ZUFALLSGESPRÄCH MIT DEM MANN IN DER EISENBAHN

Windmühlen

d'Lëtzebuerger Land du 19.04.2024

Vorigen Monat wählte der Nationalkongress der ADR eine neue Führung. Präsident wurde erstmals eine Präsidentin, die Abgeordnete Alexandra Schoos. Der scheidende Präsident Fred Keup tröstete die Pantoffelhelden: Er ereiferte sich über „de Radikalismus, deen haut ausgeet vun de sougenannte Woken, dat ass deen, deen een haut fënnt bei de Gréngen, bei de Rouden, bei de Lénksen“.

„Wokeness“ ist eine Phantasmagorie bei den Reaktionären, bei den Rechtsradikalen, bei den Faschisten. Fred Keup fürchtet sie als symbolische Bedrohung traditioneller Hierarchien von Geschlechtern, Hautfarben, Staatsangehörigkeiten, Religionen. Als Verschwörung zur Abschaffung der Nation, Kirche, Monarchie, Rechtschreibung. „Déi Woke hunn an hirer Frustratioun decidéiert, fir de Mënschen eng nei Sprooch opzezwéngen, mat Stärecher [...] Si schwätze vun 30, 40 verschidde Geschlechter.“

Woke kommt von „to wake“: wachsam sein für Diskriminierungen. Rechte Rüpel würden „Nazi-Partei“ johlen. Die Woken wollen die Gefühle der ADR nicht verletzen. Sie nennen die Partei „populistisch“. Alte weiße Männer würden einen ADR-Abgeordneten als „Stotterer“ niederbrüllen. Junge woke Frauen nehmen Rücksicht auf seinen „gestörten Redefluss“.

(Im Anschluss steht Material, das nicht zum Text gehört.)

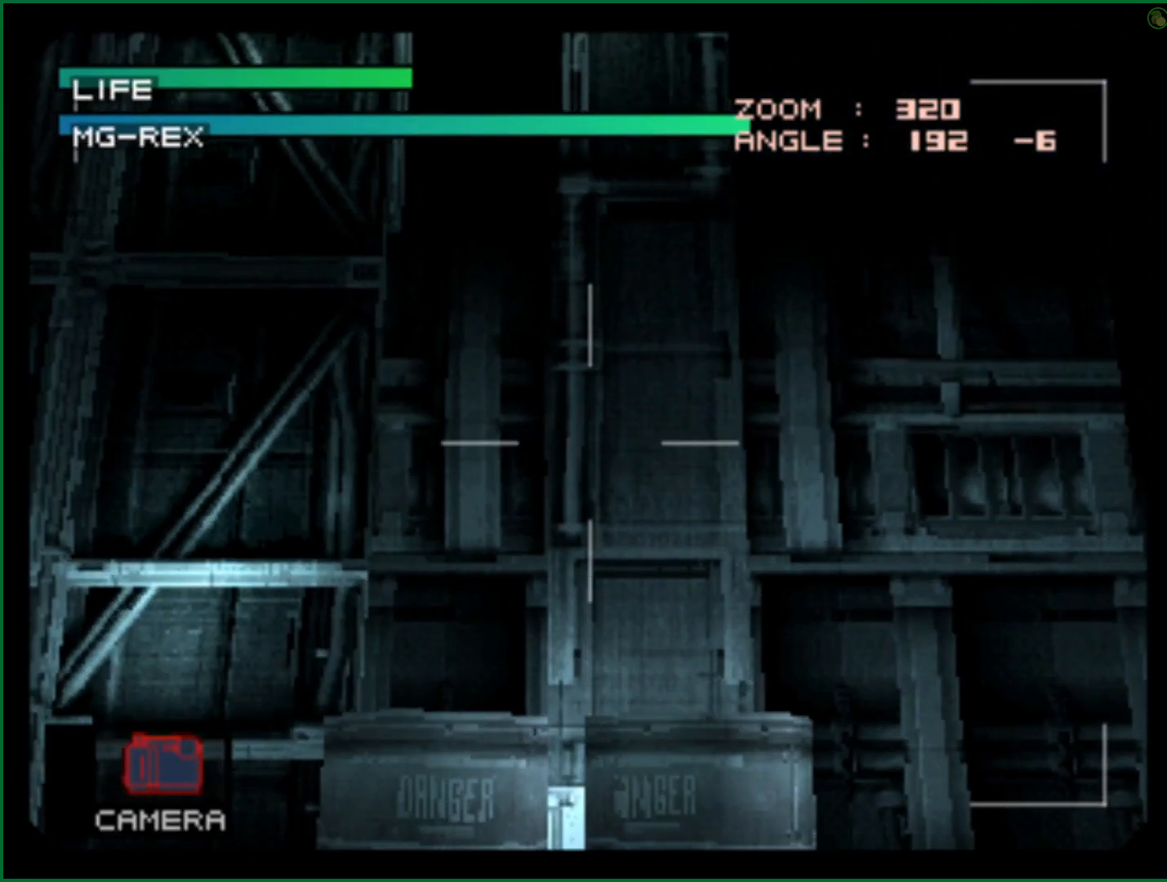
{"buttons": [], "left_stick": "center", "right_stick": "center", "button_events": [[117, "DPAD_LEFT", "down"], [217, "DPAD_LEFT", "up"]]}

Die ADR-Führung hasst Wokeness. Weil sie Sitte und Zucht der Vorväter in Frage stellt. Als der Pfarrer dem Chorknaben den Rosenkranz um die Ohren schlug. Die ADR-Wählerschaft kann sich unter dem modischen Fremdwort nichts vorstellen. Sie hält die ganze Aufregung für den Windmühlenkampf einiger Klugschwätzer. Sie plagen andere Sorgen.

Fernand Kartheiser kam 2008 zur ADR als Präsident eines antifeministischen Vereins. Fred Keup kam 2018 zur ADR als Kreuzritter gegen die Gleichstellung Eingewanderter. 2021 schlug die ADR Alarm: das Adoptionsrecht schaffe die Wörter „Mamm“ a „Papp“ ab. Elektroautos grenzen für die ADR an Wokeness.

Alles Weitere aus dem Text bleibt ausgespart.